◆ **EXERCISE DESCRIPTION**: Only lines containing "Wednesday" belong in the answer, each copied from the entries below.
Segment Start: DATA FOR REVIEW
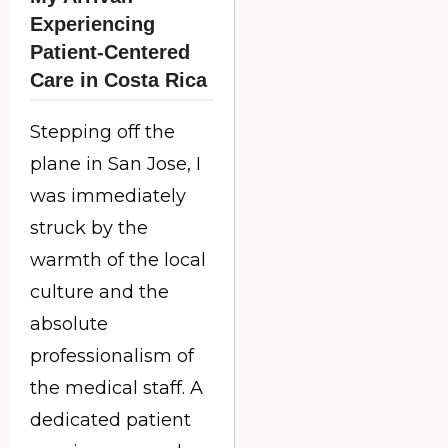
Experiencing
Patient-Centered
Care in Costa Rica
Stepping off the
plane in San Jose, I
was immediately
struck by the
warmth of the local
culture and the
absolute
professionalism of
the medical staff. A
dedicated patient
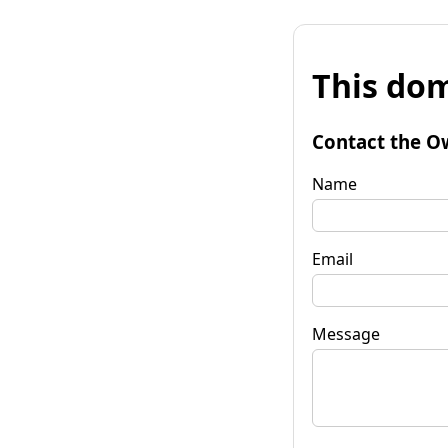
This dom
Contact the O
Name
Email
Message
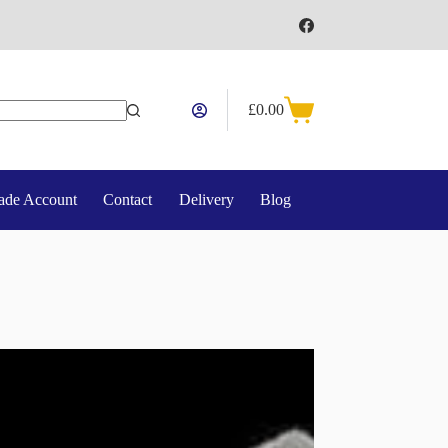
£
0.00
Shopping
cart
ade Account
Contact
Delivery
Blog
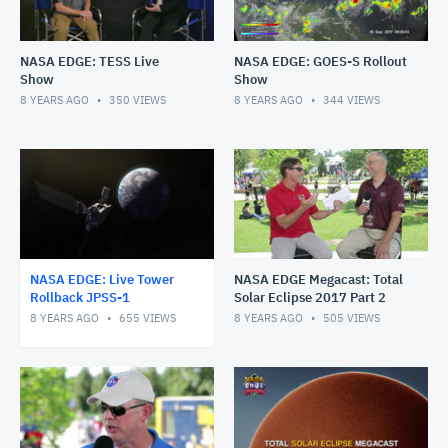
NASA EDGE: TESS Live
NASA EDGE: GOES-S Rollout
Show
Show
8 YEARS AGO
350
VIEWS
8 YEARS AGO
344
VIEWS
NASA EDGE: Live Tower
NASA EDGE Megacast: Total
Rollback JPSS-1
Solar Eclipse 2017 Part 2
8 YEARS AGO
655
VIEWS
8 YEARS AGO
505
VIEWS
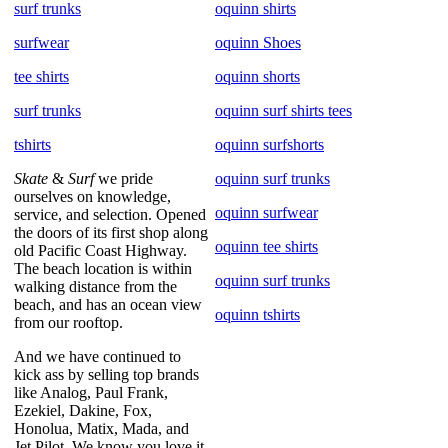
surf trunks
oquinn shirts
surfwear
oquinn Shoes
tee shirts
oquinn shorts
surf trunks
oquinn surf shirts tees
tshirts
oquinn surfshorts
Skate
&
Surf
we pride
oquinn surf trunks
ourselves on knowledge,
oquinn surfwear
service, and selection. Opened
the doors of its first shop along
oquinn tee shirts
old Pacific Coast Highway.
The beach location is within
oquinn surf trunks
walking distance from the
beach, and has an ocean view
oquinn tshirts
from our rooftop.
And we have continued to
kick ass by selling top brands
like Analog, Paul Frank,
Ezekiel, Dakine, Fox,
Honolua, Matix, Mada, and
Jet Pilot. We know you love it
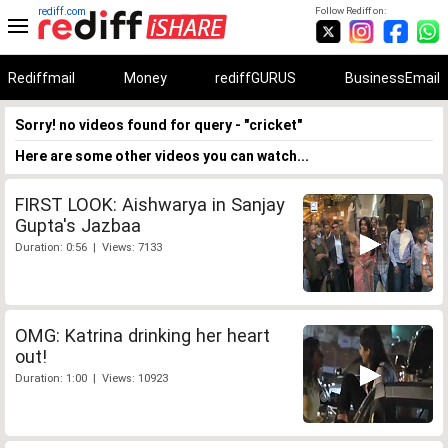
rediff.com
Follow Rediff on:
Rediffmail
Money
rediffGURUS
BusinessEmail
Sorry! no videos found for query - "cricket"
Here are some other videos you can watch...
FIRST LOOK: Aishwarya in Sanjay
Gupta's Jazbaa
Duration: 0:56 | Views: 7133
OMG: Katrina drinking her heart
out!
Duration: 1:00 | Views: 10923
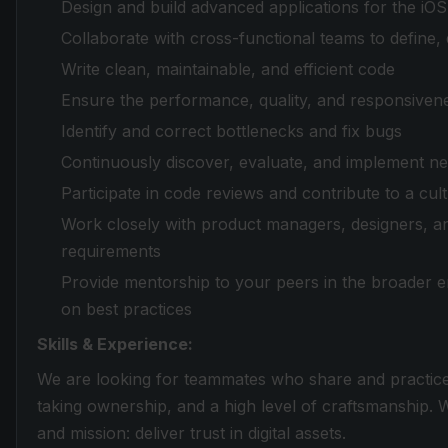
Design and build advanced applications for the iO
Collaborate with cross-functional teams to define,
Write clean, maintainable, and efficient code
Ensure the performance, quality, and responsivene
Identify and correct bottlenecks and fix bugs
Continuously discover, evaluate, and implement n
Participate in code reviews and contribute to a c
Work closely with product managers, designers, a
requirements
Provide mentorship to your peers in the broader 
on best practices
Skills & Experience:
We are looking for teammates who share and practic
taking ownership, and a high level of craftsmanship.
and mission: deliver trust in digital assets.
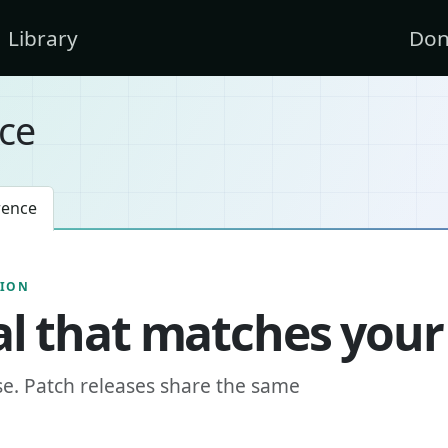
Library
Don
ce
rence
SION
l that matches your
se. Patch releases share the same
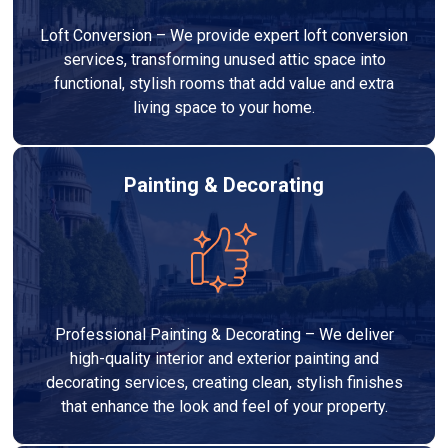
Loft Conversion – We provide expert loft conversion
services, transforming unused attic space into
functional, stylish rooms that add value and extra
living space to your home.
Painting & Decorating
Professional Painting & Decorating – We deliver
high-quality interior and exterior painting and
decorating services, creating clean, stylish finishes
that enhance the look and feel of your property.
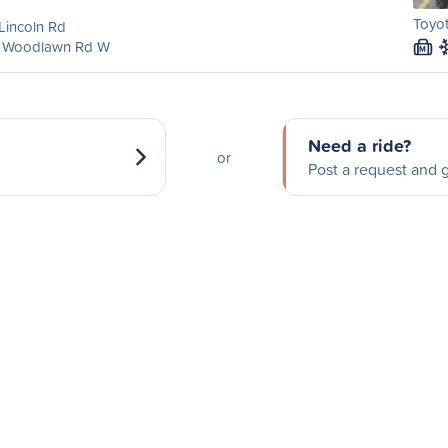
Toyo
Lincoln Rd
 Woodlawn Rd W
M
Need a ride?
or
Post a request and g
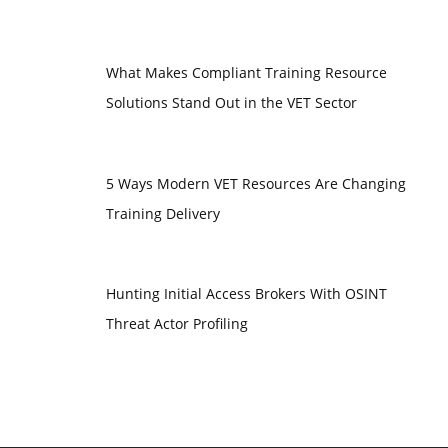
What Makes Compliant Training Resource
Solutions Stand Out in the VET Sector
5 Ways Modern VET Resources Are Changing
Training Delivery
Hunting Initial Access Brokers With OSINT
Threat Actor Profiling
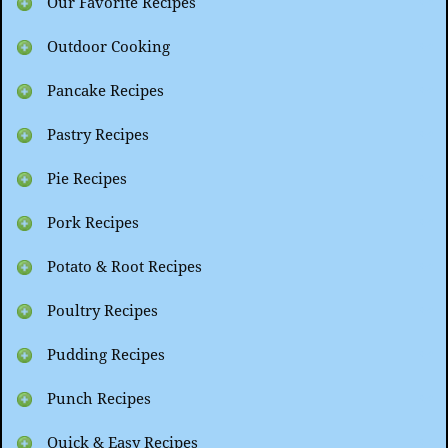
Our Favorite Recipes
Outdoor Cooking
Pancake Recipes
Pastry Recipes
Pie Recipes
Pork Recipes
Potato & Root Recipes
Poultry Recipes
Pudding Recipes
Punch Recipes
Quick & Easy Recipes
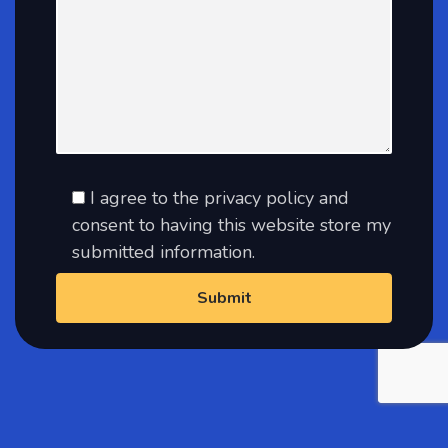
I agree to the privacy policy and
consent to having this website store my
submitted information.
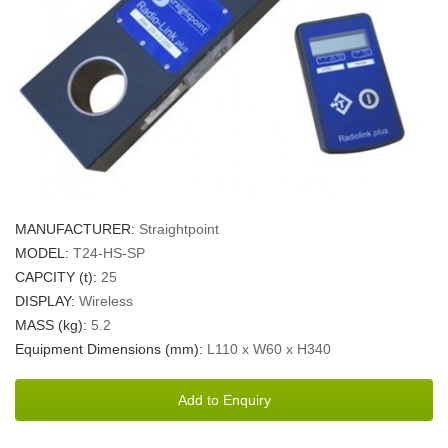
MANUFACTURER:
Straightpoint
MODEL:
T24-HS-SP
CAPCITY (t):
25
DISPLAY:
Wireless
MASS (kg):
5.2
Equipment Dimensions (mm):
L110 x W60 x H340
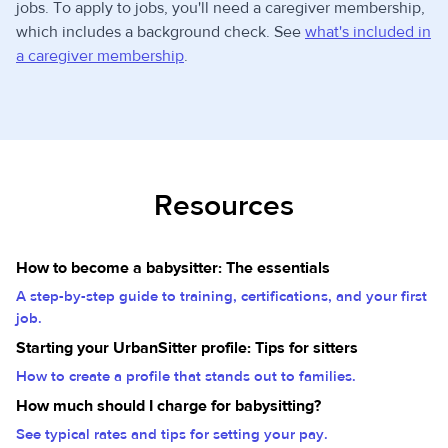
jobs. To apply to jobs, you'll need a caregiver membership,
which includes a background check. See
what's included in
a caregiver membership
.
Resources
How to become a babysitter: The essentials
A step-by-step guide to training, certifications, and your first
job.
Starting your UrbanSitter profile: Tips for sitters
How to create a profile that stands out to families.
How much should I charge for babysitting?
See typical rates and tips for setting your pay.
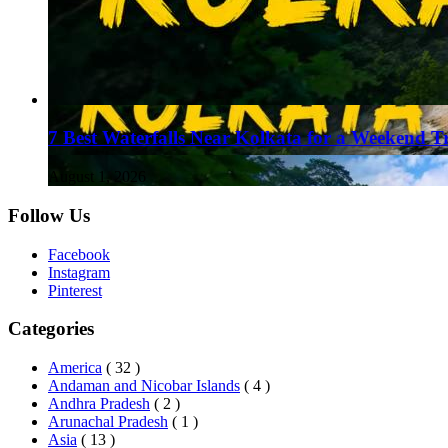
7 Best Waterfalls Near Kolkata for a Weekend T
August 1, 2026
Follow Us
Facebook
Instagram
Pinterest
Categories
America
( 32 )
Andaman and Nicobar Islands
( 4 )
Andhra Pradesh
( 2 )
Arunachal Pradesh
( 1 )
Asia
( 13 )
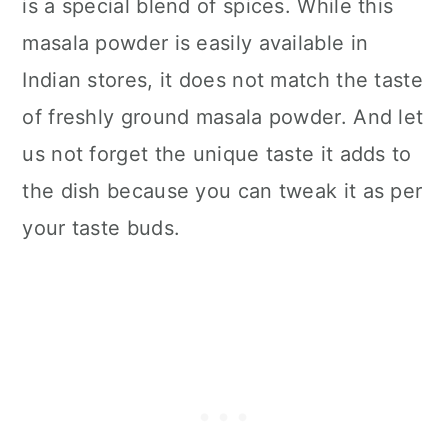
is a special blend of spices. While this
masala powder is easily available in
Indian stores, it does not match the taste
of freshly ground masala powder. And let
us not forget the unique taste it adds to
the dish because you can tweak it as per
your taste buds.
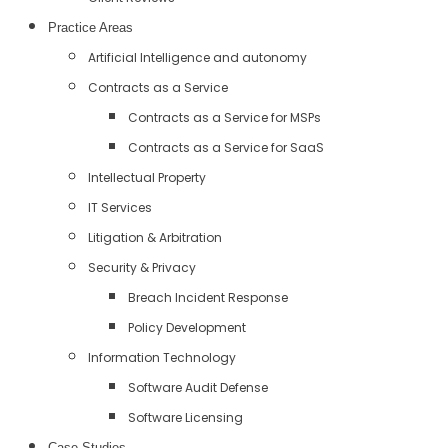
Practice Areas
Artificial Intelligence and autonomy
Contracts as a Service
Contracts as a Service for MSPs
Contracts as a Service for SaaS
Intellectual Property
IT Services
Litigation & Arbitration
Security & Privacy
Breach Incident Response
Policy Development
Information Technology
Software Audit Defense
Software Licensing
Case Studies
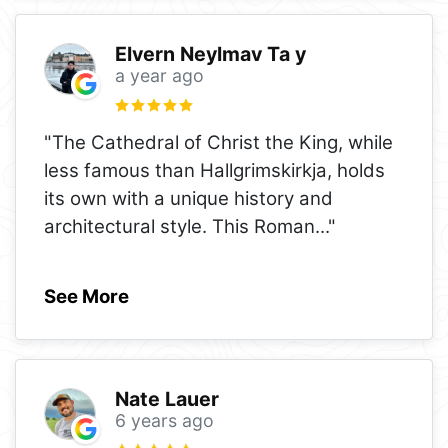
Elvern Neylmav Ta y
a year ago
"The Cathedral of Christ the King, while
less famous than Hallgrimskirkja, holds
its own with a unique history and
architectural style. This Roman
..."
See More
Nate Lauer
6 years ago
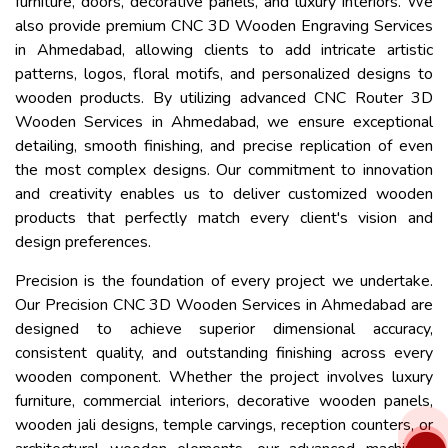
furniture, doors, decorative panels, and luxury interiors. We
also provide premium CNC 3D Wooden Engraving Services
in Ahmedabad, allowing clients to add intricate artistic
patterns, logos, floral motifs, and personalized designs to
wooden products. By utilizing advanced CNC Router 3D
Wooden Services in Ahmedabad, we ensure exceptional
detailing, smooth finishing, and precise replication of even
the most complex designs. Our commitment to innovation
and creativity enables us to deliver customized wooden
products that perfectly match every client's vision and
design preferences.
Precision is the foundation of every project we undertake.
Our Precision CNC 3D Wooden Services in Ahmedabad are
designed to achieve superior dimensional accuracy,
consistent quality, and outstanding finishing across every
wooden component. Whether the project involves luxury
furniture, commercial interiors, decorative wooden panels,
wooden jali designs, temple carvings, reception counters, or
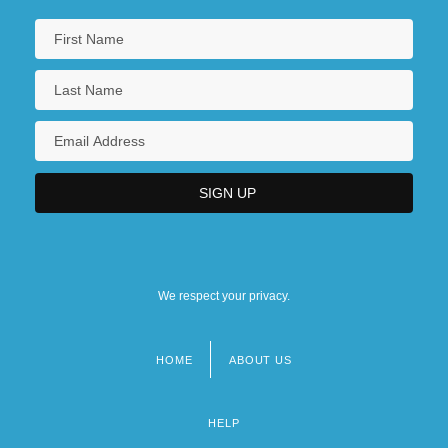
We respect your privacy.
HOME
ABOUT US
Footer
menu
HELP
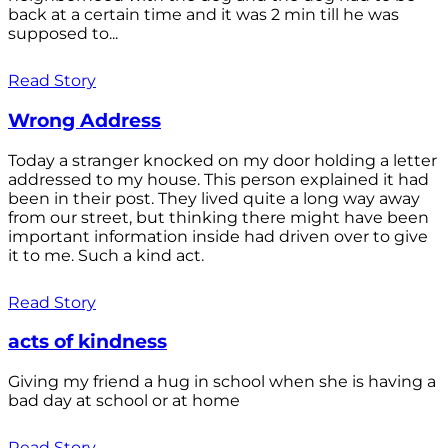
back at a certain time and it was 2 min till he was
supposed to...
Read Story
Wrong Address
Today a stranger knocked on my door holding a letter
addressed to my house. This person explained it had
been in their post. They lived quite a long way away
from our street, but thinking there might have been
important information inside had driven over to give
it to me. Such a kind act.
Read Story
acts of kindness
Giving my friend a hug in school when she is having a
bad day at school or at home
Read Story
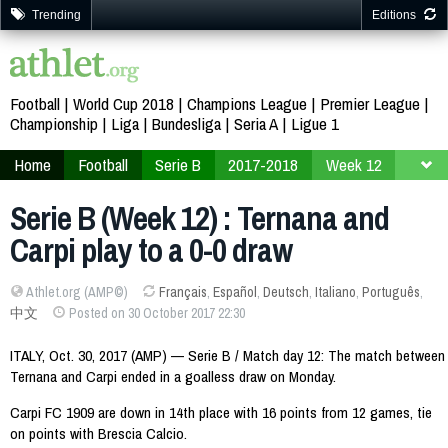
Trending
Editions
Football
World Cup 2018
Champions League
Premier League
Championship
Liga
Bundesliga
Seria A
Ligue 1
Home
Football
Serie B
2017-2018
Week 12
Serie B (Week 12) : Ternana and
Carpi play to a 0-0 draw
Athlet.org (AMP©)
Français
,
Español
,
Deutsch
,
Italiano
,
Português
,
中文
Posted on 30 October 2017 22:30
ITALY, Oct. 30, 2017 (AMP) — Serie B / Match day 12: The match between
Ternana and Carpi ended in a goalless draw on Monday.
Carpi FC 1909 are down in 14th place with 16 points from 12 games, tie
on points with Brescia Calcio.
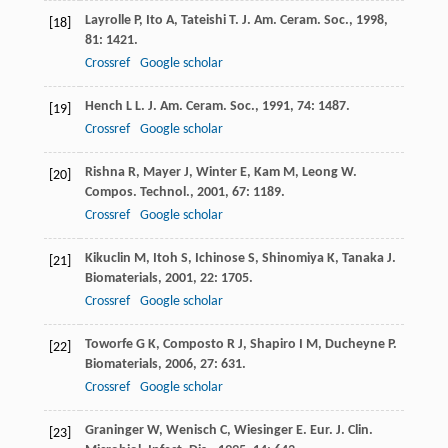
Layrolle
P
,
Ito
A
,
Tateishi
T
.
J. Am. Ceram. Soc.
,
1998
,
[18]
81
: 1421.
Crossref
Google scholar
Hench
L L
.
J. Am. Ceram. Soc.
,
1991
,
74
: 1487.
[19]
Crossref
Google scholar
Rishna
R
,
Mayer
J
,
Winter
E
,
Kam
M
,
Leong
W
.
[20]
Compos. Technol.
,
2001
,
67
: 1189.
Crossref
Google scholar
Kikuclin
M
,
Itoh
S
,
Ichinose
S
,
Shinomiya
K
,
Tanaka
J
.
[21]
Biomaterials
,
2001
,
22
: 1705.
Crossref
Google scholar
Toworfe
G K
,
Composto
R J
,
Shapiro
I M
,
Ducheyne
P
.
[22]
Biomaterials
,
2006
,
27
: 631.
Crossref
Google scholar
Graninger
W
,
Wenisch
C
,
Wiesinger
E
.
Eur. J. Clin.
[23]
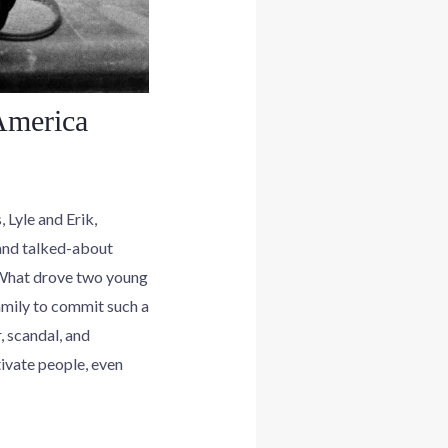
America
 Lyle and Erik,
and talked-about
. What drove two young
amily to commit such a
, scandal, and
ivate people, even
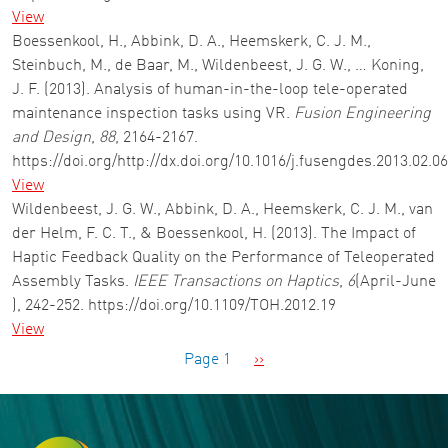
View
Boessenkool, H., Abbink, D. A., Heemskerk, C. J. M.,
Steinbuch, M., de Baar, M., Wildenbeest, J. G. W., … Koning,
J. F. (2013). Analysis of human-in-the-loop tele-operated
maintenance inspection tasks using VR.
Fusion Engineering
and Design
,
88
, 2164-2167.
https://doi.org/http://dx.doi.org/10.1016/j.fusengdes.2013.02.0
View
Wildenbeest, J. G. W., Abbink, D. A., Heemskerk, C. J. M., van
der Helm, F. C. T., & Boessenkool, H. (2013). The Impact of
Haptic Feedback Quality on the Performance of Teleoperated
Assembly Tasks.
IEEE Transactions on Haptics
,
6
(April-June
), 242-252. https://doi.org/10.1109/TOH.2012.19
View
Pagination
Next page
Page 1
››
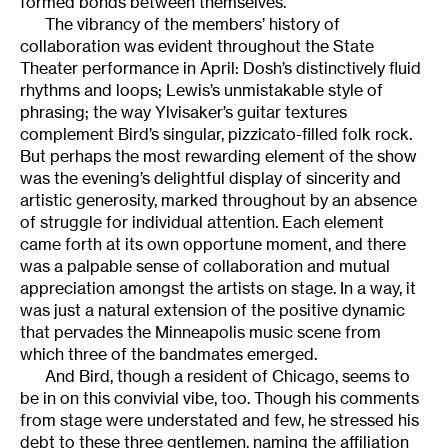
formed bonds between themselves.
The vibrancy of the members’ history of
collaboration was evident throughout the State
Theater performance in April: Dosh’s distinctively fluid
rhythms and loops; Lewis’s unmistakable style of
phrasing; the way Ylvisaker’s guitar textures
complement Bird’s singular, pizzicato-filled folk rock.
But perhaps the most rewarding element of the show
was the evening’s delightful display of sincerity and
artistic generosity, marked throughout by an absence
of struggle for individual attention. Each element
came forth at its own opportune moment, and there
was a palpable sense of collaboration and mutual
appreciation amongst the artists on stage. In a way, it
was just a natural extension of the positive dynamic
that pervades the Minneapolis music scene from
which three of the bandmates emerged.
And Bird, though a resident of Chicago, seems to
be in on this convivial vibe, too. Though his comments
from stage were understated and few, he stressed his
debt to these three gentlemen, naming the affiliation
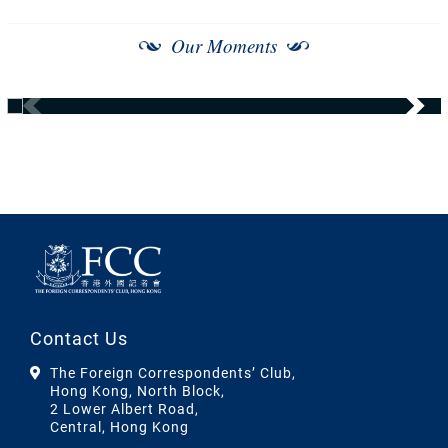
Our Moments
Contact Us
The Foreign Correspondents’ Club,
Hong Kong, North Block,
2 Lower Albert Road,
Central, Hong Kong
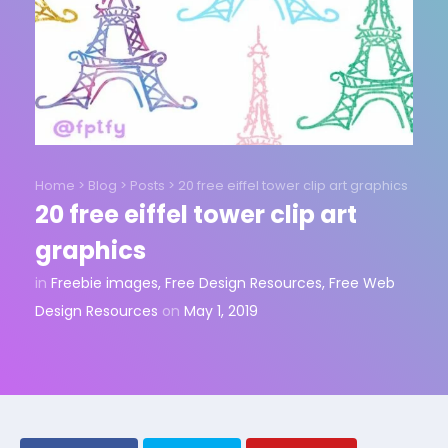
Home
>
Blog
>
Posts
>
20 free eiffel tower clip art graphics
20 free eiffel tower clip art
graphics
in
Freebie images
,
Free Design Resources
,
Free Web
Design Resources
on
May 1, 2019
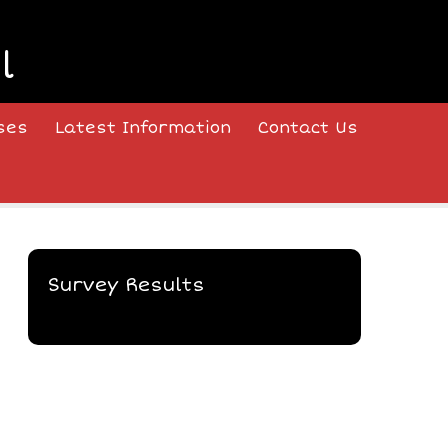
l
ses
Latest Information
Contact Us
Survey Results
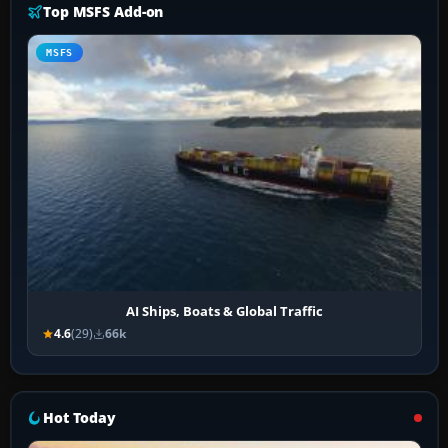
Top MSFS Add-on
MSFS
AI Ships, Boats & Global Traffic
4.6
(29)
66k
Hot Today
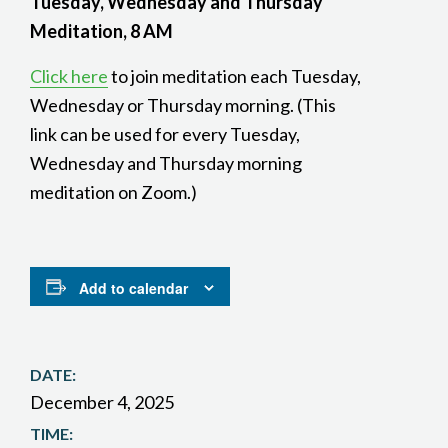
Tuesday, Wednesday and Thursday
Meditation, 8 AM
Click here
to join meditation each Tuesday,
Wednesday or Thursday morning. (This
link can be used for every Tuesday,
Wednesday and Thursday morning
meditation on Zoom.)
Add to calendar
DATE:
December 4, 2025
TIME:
Segment End: DATA FOR REVIEW
◆ **THE COMPLETED TASK**:
Tuesday, Wednesday and Thursday
Wednesday or Thursday morning. (This
Wednesday and Thursday morning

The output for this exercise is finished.